邹才良被这道突然乍起的声音吓了一跳,凝神细看之后,又长长松了一口气。

他都打探好了,随明泽帝游访至此的众人,除去那一批躲在暗处不见踪影的护卫之外,皆站在了权利的顶端,但其中,也有一个例外——

陀壁知县之子,身上无功名无官职,不过是走了点狗屎运入了小公主的眼,被当作玩伴一道带上了路,这小子此刻还不在他的恭维名单之中,他便也少了几分恭敬。

“肃静!!”

惊堂木重重敲击桌面,总算让场面又重新静了下来。

“你二人手中可有证据,证明这青白玉长方鼎确为你们所有?”

这句话看似公平公正,但其中暗含的偏颇敌意,却是让在场众人都听得真切。

声称丢了传家宝的妇人眼神一亮,忙不迭道:“有的有的!”

“民妇的夫家虽家道中落,但夫君这些年来,也一直都有尝试做一些小本生意,”她似是陷入了过往的回忆当中,眉头不自觉地蹙成了一个“川”字,“民妇也不懂那些个弯弯绕绕,只听夫君说……”

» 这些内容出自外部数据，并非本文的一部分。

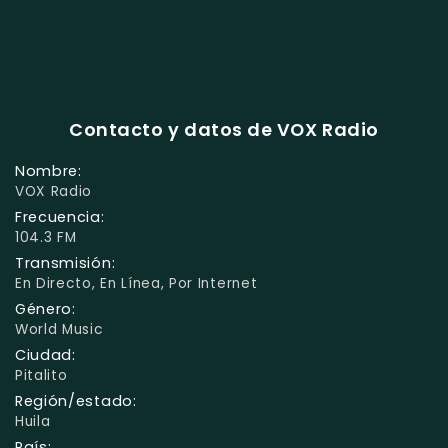
Contacto y datos de VOX Radio
Nombre:
VOX Radio
Frecuencia:
104.3 FM
Transmisión:
En Directo, En Línea, Por Internet
Género:
World Music
Ciudad:
Pitalito
Región/estado:
Huila
País:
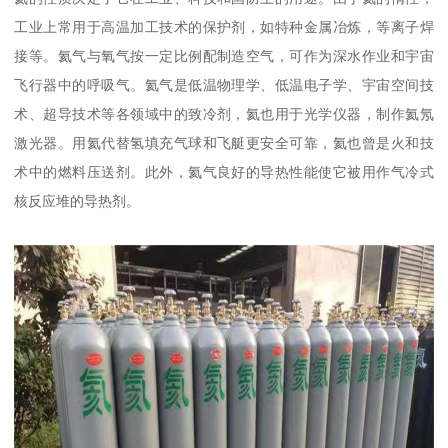
工业上常用于高温加工技术的保护剂，如特种金属冶炼，等离子焊
接等。氦气与氧气按一定比例配制造空气，可作为深水作业和宇宙
飞行器中的呼吸气。氦气是低温物理学、低温电子学、宇宙空间技
术、超导技术等各领域中的致冷剂，氦也用于光学仪器，制作氦氖
激光器。用氦代替氢填充气球和飞艇更安全可靠，氦也曾是火和技
术中的燃料压送剂。此外，氦气良好的导热性能使它被用作气冷式
核反应堆的导热剂。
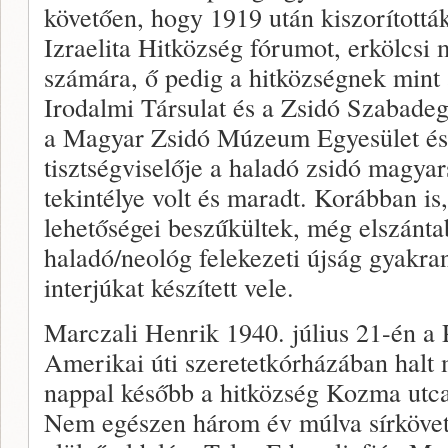
követően, hogy 1919 után kiszorítottá
Izraelita Hitközség fórumot, erkölcsi 
számára, ő pedig a hitközségnek mint 
Irodalmi Társulat és a Zsidó Szabade
a Magyar Zsidó Múzeum Egyesület és 
tisztségviselője a haladó zsidó magyar
tekintélye volt és maradt. Korábban is
lehetőségei beszűkültek, még elszánt
haladó/neológ felekezeti újság gyakran
interjúkat készített vele.
Marczali Henrik 1940. július 21-én a P
Amerikai úti szeretetkórházában hal
nappal később a hitközség Kozma utca
Nem egészen három év múlva sírkövet á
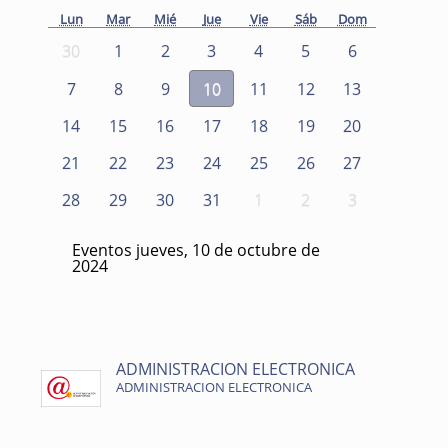
Lun
Mar
Mié
Jue
Vie
Sáb
Dom
30
1
2
3
4
5
6
7
8
9
10
11
12
13
14
15
16
17
18
19
20
21
22
23
24
25
26
27
28
29
30
31
1
2
3
Eventos jueves, 10 de octubre de
2024
ADMINISTRACION ELECTRONICA
ADMINISTRACION ELECTRONICA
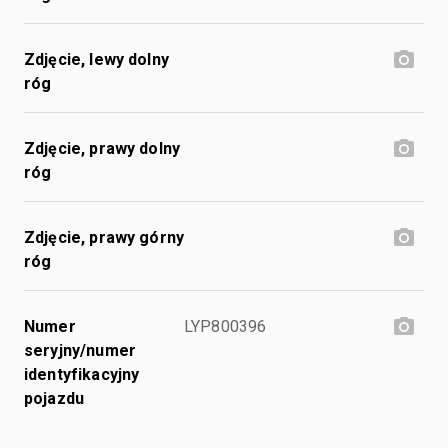
Zdjęcie, lewy dolny
róg
Zdjęcie, prawy dolny
róg
Zdjęcie, prawy górny
róg
Numer
LYP800396
seryjny/numer
identyfikacyjny
pojazdu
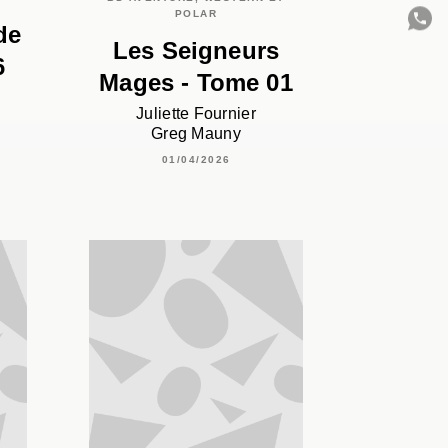
POLAR
de
Les Seigneurs
6
C
Mages - Tome 01
Juliette Fournier
Greg Mauny
01/04/2026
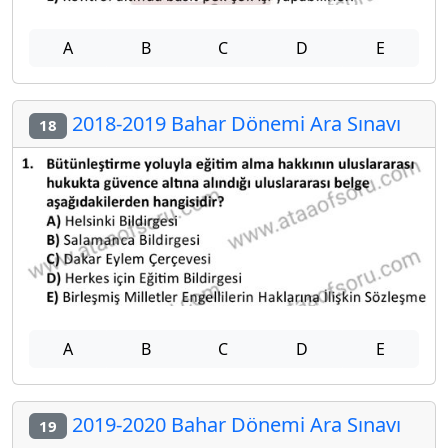
A
B
C
D
E
2018-2019 Bahar Dönemi Ara Sınavı
18
A
B
C
D
E
2019-2020 Bahar Dönemi Ara Sınavı
19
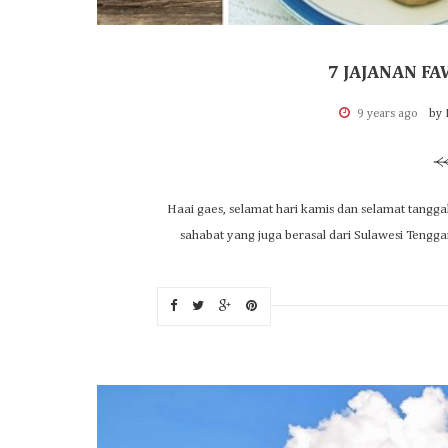
7 JAJANAN FA
9 years ago
by 
Haai gaes, selamat hari kamis dan selamat tanggal
sahabat yang juga berasal dari Sulawesi Tengg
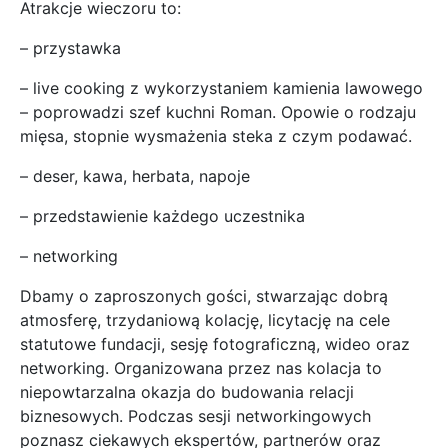
Atrakcje wieczoru to:
– przystawka
– live cooking z wykorzystaniem kamienia lawowego
– poprowadzi szef kuchni Roman. Opowie o rodzaju
mięsa, stopnie wysmażenia steka z czym podawać.
– deser, kawa, herbata, napoje
– przedstawienie każdego uczestnika
– networking
Dbamy o zaproszonych gości, stwarzając dobrą
atmosferę, trzydaniową kolację, licytację na cele
statutowe fundacji, sesję fotograficzną, wideo oraz
networking. Organizowana przez nas kolacja to
niepowtarzalna okazja do budowania relacji
biznesowych. Podczas sesji networkingowych
poznasz ciekawych ekspertów, partnerów oraz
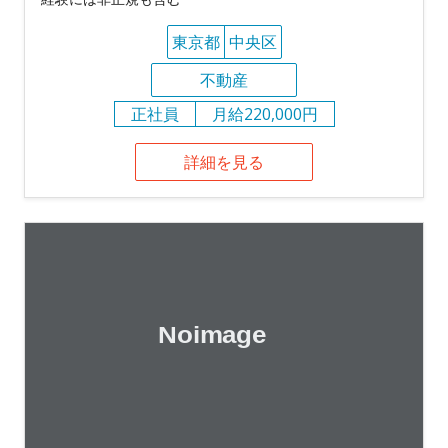
東京都
中央区
不動産
正社員
月給220,000円
詳細を見る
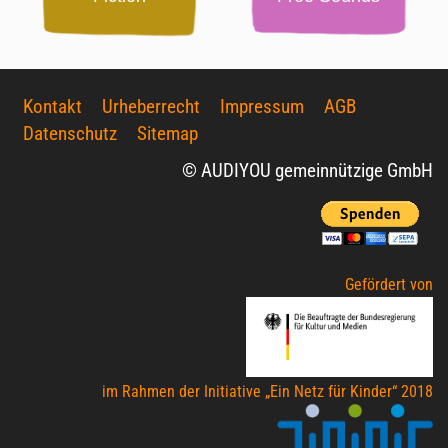
Kontakt
Urheberrecht
Impressum
AGB
Datenschutz
Sitemap
© AUDIYOU gemeinnützige GmbH
Gefördert von
im Rahmen der Initiative „Ein Netz für Kinder“ 2018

“说生意场上,若自家没有过硬的底气,旁人便会轻视我们,因此,夫君他便总是将此鼎带出展示,应是有不少同行商人都见过了的。”

这一番话下来,旁边原本涨红了双颊的店家,面色瞬间就变得分外惨白,却强撑着在知府看过来时高声道:“草民也有证据!”

“那日夜里,草民见那卖家实在可疑,就提出让他留下字据,证明此鼎是他从正经渠道所得,而非赃物,”他伸手在怀中一通摸索,成功掏出了一个信封,“那人依言留了这一道字迹,还望大人明鉴!”

有官差小跑着接过那人手中的信封,在邹才良的示意下,先行送到了江黎风的手中。

过程中,还伴随着那妇人的冷嘲热讽:“字迹而已,能造假的方式也太多了,难道随意找人写上一张,就能比那么多人的亲眼所见,还要证据确凿了吗?!”